Dividend stocks are always valuable for an investing portfolio, since they provide income regardless of what happens to the stock price. They're particularly important for a retirement portfolio for the income, and investors appreciate their security when the market is volatile. 

They often sport cheap valuations, since their high growth days are usually behind them. For great dividend stocks with high yields, cheap prices, and reliable performance, I recommend Home Depot (HD -1.00%), Williams-Sonoma (WSM 2.52%), and American Express (AXP 0.88%).

1. Home Depot: The largest home improvement retailer in the world

Home Depot operates 2,300 stores throughout the U.S., Canada, and Mexico, making it the largest home improvement retailer in the world. It typically demonstrates competitive sales growth and expands along with the housing market. With the housing market pressured, plus general inflation and facing the extraordinary growth it experienced at the beginning of the pandemic, it's become tough for Home Depot to demonstrate continued sales increases.

The company still managed to post 4.1% year-over-year sales growth in fiscal 2022 (ended Jan. 29), but that trickled to 0.3% in the fourth quarter, when comparable sales decreased the same amount. Even worse, management is guiding for flat sales and comps in 2023 and a slight decrease in earnings per share (EPS). The company reports first-quarter earnings this week.

Home Depot stock is down about 9% this year, and at this price, it trades at a price-to-earnings ratio of 17. That's objectively cheap, and it's also substantially below the three-year average.

Chart showing Home Depot's PE ratio falling since 2021.

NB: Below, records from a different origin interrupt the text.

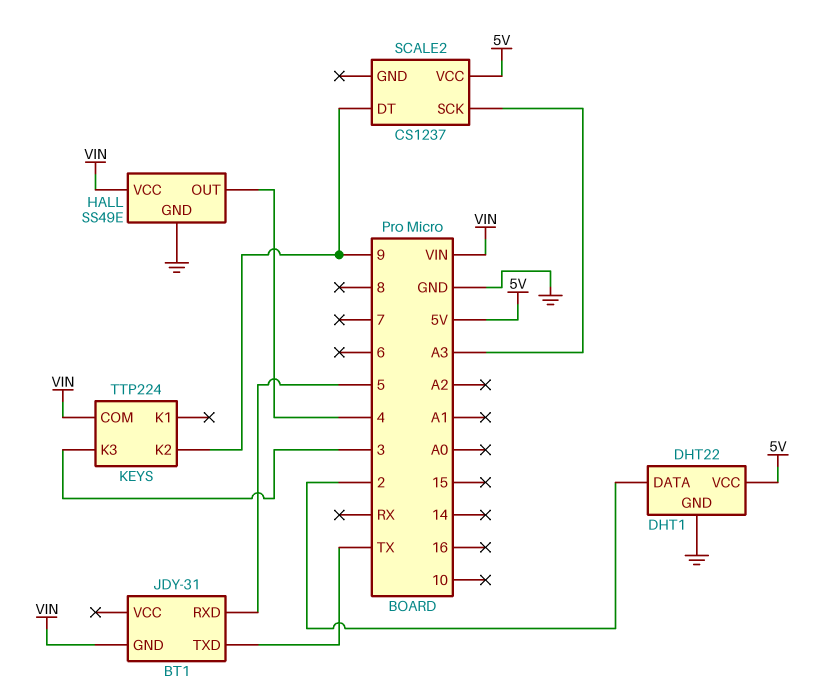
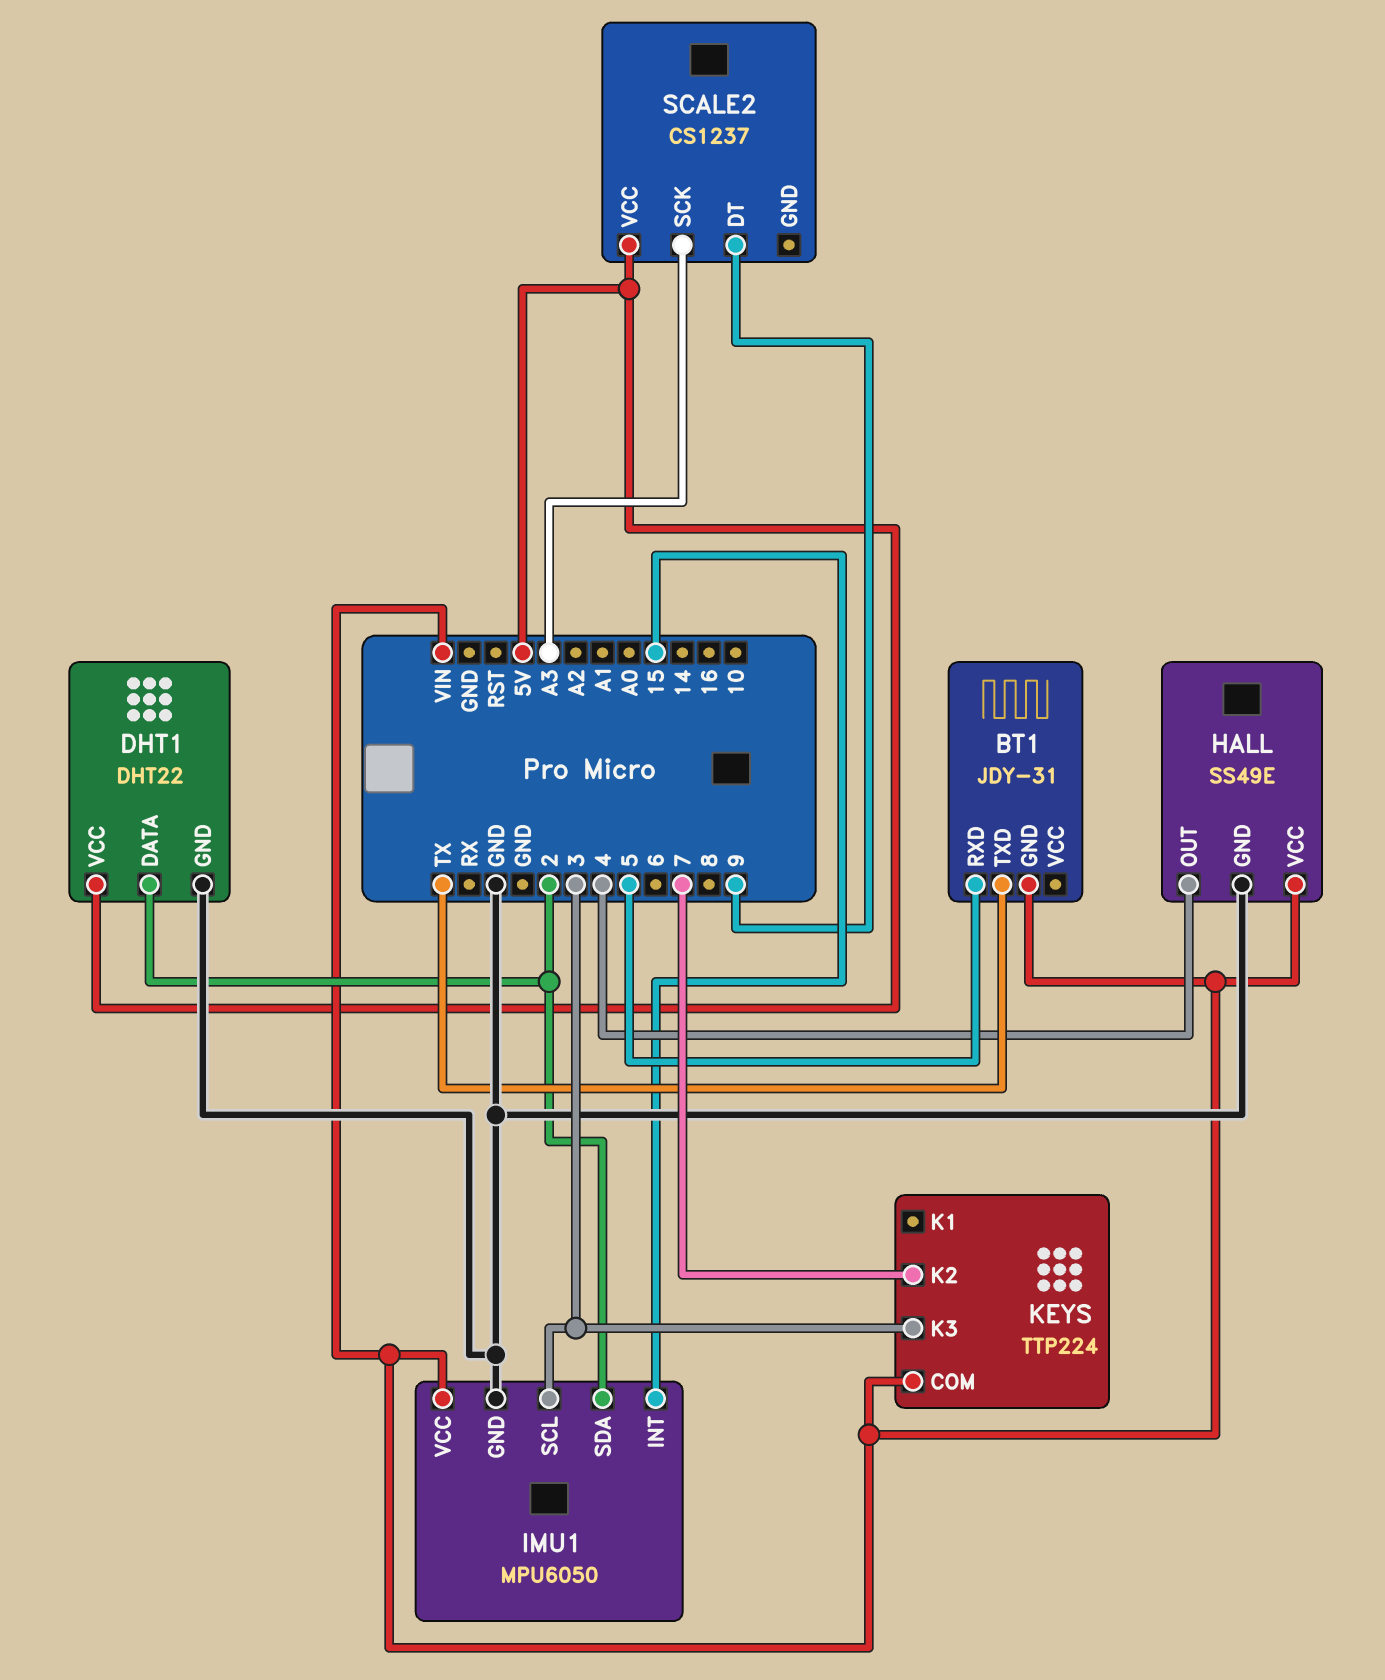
IMU1: none -> MPU6050
IMU1 pin GND: none -> GND
IMU1 pin INT: none -> 15
IMU1 pin SCL: none -> 3
IMU1 pin SDA: none -> 2
IMU1 pin VCC: none -> VIN
KEYS pin K2: 9 -> 7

HD PE Ratio data by YCharts

Dividend yield moves inversely with stock price, so a lower price means a higher yield. Home Depot's dividend yields 2.7% at the current price, and that increased with the combination of a lower price and an increased dividend. Home Depot has raised its dividend for the past 13 years.

The dip on Home Depot's price looks like a solid buying opportunity for income investors and those with long time horizons looking for a secure stock. 

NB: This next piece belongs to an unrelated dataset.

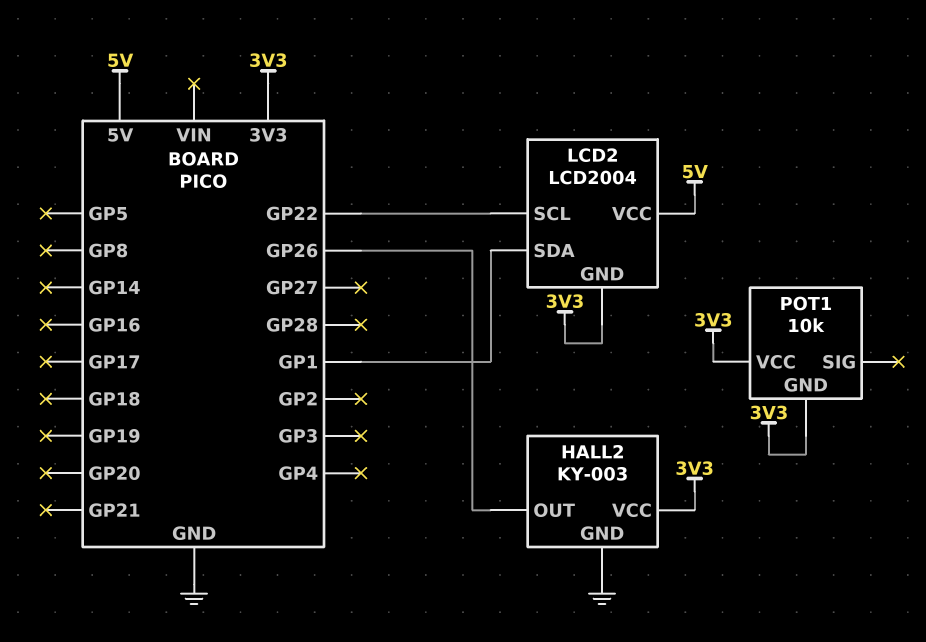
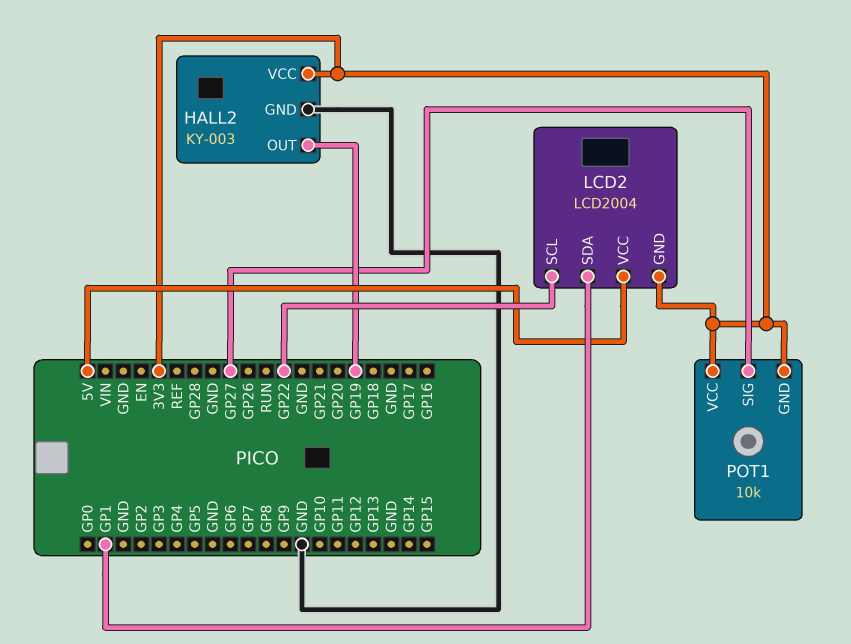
HALL2 pin OUT: GP26 -> GP19
POT1 pin SIG: none -> GP27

2. Williams-Sonoma: The all-important resilient consumer

Williams-Sonoma has carved out a retail niche in premium housewares and furnishings. Targeting an upscale consumer has the benefits of being able to charge premium prices, which typically leads to strong margins and robust profits, and maintaining sales growth under pressure, since this demographic has more money at its disposal.

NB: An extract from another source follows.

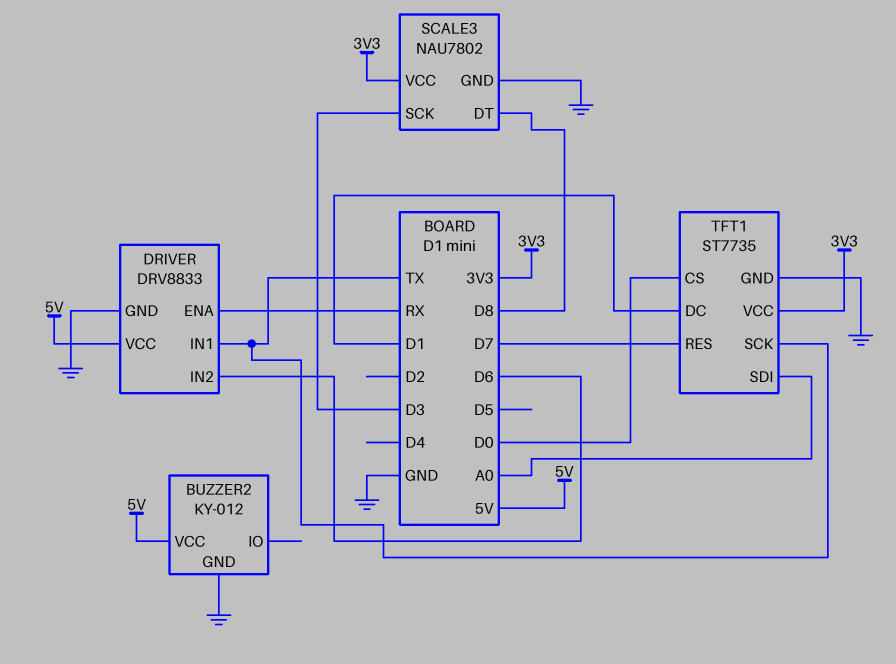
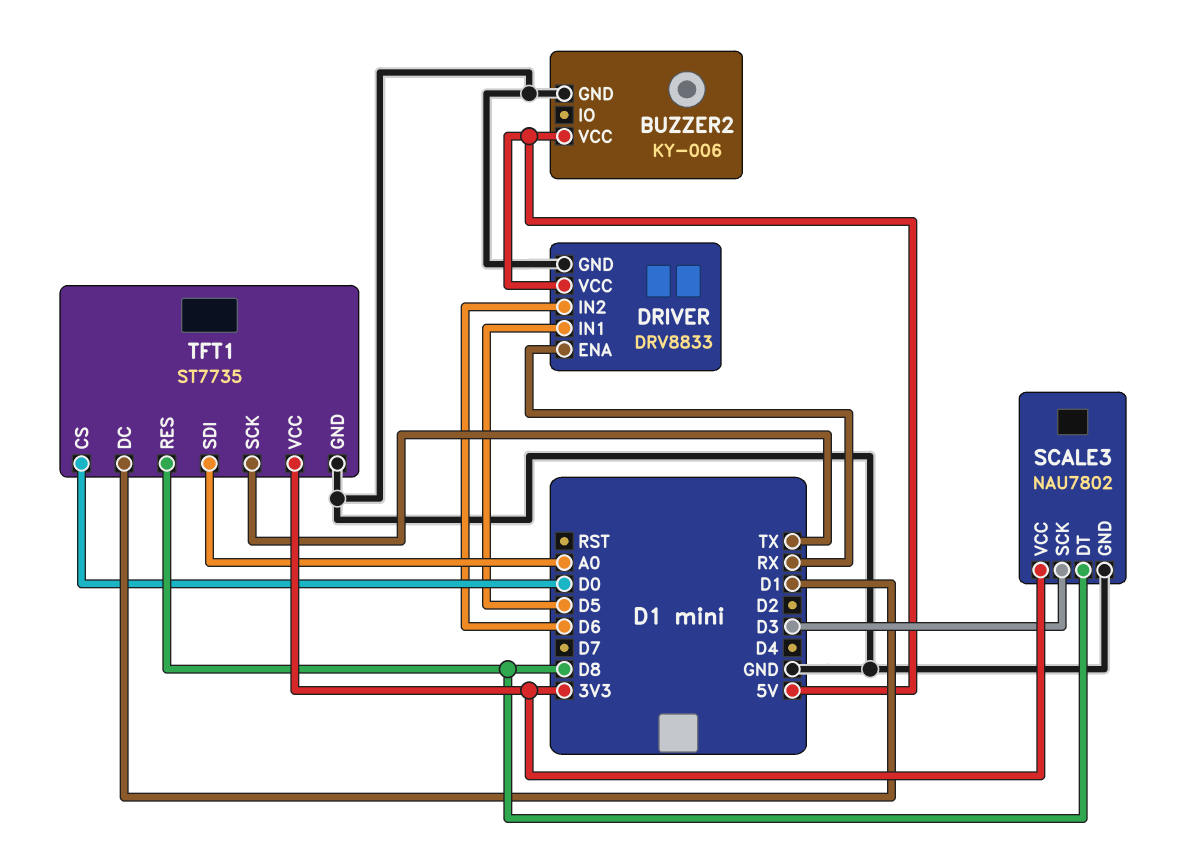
BUZZER2: KY-012 -> KY-006
DRIVER pin IN1: TX -> D5
TFT1 pin RES: D7 -> D8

These advantages led to continued strength for a while even after the original pandemic-fueled sales surge. But like Home Depot, Williams-Sonoma is struggling to maintain that as the high-inflation environment persists. Full-year 2022 revenue increased 6.5%, but declined 0.6% in the fourth quarter. It did eke out a 1.5% increase in EPS to $5.28. The company is expecting revenue to either grow or decline up to 3%, and reiterated its long-term goals of mid- to high annual revenue growth.

Williams-Sonoma stock trades at less than 7 times trailing 12-month earnings, well below its 5-year average.

Chart showing Williams-Sonoma's PE ratio falling since 2021.

WSM PE Ratio data by YCharts

At this price, which is about flat year to date, its dividend yields 2.8%. That's a juicy yield for now, and an excellent entry point for a stock with robust long-term opportunities.

3. American Express: Developing a new cadre of customers

American Express has continued to enjoy high sales growth despite the inflationary environment. It recovered from earlier pandemic declines, and the new economic volatility hasn't slowed it down.

Like Williams-Sonoma, American Express also targets a more affluent consumer base, which gives it greater resilience. These people are still getting back to some of the travel and leisure they put on the back burner when there were restrictions, and this is generating growth for the company. The company also pivoted to target a younger clientele, and this cohort is driving the greatest growth. It accounted for 60% of new customers in the first quarter and was the fastest-growing age group.

Profits declined year over year in the 2023 first quarter, with EPS down from $2.72 last year to $2.40 this year. As its own bank, American Express sets aside provisions for losses, which come out of net income. With high interest rates, it had to increase those provisions.

American Express stock is about flat year to date and trades at a price-to-earnings ratio of 15. This is slightly below the 5-year average.

Chart showing American Express' PE ratio falling since 2021.

AXP PE Ratio data by YCharts

American Express typically trades at a low valuation, which is probably one of the reasons Warren Buffett likes it so much.

The stock's dividend yields around 1.46%, which isn't the highest yield, but it's rock-solid. American Express is a secure stock with tons of long-term potential at a great price.